Cioma estimates wholesale diesel prices have risen 28/gal in the state since Mar. 1
Cioma is especially anxious about the timing of the price spikes because farmers who depend on diesel fuel could experience supply problems at the height of spring planting and because gasoline prices are climbing for wholesalers during spring holidays.
Wholesalers are further caught in a squeeze because major refiners are not passing through price increases to the pump at their retail outlets.
Under California Air Resources Board (CARB) rules, Phase II RFG is not required at the pump until May. However, CARB estimates most of the gasoline sold in the state meets its new specs.
Cioma contends it is not opposed to the new spec fuel, with Government Affairs Director Evelyn Gibson saying, "It's the only way our members will stay in business."
Still, Gibson says, the association is frustrated because CARB "assumes the market will take care of itself at the expense of our members."
Problems at refineries
While refinery problems have not been widespread, ARCO recently received a variance from CARB to produce as much as 30,000 b/d of conventional diesel fuel for 10 days through Apr. 10 after finding a leak in the hydrogen unit at its 237,000 b/d Carson refinery during a scheduled turnaround.
ARCO said the problem has been corrected and the variance was not even used for the full term.
In the San Francisco Bay area, an Apr. 1 explosion at Shell Oil Co.'s 136,000 b/d Martinez refinery has not measurably reduced supplies, the company said.
The explosion damaged two of the plant's hydrotreating units, but Shell expects to meet customer needs through trades with other refiners as well as remaining inventories at the Martinez refinery. A gasoline hydro- treater was extensively damaged, while a cat feed hydrocracker received damage only to connecting piping.

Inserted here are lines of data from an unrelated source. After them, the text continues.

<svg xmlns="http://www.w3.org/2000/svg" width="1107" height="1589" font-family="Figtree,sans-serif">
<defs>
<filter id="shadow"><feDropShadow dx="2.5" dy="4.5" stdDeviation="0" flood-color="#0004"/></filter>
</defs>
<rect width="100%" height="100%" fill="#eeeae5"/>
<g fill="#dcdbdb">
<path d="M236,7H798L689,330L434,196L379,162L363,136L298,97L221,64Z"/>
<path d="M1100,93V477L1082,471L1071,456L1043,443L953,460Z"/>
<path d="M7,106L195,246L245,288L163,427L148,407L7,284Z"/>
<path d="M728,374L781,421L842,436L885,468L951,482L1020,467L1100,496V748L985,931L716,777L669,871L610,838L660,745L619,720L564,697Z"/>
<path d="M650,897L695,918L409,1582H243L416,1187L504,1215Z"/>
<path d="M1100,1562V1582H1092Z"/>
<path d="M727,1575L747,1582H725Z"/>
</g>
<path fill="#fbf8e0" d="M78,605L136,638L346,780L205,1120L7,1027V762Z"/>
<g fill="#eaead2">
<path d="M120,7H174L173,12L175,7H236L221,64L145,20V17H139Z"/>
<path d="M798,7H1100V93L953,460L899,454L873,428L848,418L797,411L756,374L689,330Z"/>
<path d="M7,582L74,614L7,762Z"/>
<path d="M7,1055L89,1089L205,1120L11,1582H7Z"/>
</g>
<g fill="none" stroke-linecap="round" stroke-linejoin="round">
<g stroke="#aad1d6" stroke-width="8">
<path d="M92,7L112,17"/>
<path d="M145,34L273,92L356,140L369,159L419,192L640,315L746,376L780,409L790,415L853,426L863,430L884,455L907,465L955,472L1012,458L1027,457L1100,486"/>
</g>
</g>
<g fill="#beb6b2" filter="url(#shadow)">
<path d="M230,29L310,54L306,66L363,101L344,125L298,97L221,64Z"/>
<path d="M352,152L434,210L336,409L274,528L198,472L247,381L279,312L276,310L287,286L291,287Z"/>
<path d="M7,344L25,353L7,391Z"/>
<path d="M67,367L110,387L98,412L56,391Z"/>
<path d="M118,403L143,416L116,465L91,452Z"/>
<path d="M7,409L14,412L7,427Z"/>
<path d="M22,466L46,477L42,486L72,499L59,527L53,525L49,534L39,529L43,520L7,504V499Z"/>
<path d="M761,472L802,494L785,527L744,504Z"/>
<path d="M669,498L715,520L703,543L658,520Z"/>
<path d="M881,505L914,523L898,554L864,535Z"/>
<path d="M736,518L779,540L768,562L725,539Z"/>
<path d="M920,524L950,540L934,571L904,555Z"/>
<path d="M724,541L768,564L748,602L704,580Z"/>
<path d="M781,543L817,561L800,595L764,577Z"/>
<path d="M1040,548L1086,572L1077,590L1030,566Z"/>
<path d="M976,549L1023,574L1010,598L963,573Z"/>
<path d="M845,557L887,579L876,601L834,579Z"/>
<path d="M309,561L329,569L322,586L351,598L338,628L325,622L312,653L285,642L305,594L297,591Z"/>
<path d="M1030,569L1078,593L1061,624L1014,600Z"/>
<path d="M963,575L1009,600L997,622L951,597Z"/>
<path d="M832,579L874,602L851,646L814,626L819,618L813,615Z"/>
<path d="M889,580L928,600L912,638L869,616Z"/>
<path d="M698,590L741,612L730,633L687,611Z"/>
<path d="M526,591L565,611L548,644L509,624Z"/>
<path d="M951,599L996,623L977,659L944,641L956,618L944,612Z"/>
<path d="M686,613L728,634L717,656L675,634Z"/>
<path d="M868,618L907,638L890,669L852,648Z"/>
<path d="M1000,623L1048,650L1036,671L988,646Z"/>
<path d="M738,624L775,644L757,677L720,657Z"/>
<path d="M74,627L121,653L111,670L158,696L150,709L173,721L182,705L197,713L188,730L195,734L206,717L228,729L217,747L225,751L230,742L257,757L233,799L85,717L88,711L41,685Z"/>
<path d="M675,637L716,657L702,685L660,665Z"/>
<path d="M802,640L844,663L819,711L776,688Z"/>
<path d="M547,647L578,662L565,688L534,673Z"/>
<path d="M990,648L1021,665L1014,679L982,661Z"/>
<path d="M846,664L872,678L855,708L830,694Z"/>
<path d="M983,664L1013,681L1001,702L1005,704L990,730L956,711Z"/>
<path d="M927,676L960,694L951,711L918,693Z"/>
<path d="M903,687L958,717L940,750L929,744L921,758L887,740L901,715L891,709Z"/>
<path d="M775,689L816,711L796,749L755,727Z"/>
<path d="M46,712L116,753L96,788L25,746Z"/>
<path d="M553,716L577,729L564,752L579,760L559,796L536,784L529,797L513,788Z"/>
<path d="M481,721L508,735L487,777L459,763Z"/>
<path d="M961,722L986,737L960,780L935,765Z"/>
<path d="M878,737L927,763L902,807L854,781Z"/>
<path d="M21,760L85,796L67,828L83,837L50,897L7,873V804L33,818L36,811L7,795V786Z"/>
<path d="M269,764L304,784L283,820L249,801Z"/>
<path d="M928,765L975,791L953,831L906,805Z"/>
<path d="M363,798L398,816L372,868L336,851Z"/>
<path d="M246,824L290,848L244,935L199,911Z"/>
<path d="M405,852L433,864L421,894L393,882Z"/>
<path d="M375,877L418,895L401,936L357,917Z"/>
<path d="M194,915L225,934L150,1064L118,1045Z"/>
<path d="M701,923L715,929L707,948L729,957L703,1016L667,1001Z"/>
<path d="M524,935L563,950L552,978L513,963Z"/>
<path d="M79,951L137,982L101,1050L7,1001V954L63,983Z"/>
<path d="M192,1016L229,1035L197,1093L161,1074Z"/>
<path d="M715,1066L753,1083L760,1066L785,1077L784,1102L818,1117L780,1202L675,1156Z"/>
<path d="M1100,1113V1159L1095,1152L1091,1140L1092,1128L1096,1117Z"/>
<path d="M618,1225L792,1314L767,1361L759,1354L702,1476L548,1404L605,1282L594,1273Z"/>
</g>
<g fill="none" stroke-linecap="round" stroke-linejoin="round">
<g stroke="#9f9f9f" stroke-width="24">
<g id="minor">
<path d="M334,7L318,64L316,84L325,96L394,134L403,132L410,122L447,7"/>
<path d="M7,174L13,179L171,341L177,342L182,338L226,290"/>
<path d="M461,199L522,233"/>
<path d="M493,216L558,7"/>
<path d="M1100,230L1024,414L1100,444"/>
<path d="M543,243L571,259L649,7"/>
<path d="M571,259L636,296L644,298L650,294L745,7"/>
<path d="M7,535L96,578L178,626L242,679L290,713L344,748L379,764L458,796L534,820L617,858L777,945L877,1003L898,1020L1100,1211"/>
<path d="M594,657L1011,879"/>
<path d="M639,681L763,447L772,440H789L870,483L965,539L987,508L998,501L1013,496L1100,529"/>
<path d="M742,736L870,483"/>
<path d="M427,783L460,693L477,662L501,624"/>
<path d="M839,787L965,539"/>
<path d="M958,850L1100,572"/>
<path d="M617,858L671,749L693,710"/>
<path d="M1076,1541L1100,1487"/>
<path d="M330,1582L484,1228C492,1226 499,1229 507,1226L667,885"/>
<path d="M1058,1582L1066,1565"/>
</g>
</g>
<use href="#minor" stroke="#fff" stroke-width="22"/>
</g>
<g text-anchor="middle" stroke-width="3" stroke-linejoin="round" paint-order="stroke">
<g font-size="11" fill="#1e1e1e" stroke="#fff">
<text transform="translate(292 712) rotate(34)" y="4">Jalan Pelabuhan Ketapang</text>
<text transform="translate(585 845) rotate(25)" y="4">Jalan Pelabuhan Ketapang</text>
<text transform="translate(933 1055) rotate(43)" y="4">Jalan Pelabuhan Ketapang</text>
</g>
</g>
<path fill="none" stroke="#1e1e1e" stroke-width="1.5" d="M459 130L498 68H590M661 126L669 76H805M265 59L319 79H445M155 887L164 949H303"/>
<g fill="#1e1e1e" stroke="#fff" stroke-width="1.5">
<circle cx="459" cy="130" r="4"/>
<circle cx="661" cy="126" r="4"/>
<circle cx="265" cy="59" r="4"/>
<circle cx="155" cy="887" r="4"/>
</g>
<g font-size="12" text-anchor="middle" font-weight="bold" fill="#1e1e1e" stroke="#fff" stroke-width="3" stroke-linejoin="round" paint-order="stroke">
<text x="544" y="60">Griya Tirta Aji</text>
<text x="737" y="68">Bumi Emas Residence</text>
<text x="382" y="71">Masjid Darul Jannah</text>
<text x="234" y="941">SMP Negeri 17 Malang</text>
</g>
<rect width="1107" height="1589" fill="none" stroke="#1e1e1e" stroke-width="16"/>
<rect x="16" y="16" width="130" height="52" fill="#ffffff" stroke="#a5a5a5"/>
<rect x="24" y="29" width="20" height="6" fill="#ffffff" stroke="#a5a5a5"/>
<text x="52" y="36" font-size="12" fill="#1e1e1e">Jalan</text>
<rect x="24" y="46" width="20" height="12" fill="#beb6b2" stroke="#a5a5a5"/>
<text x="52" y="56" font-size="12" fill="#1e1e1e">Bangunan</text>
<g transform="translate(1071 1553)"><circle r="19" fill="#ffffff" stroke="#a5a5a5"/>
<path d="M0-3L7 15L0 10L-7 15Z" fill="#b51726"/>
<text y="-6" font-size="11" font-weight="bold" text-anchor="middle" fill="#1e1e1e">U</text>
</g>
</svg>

The apparent cause was a pipe failure in the gasoline hydrotreater, Shell said.
There were no injuries. At Oil & Gas Journal presstime last week, no estimates had been given for the total extent of damage or timetable for repairs.
CARB has always considered the possibility of brief, isolated shortages in the rollout of new spec fuels. However, the agency notes that diesel prices on the West Coast recently have been lower than on the East Coast despite the refinery problems and were dropping further when Cioma wrote Wilson Apr. 5.
"They never came to us for relief first," CARB said.
The agency noted it created the variance process in the first place to remedy problems in the market but adds ARCO was able to fix its unit so quickly the variance went largely unused.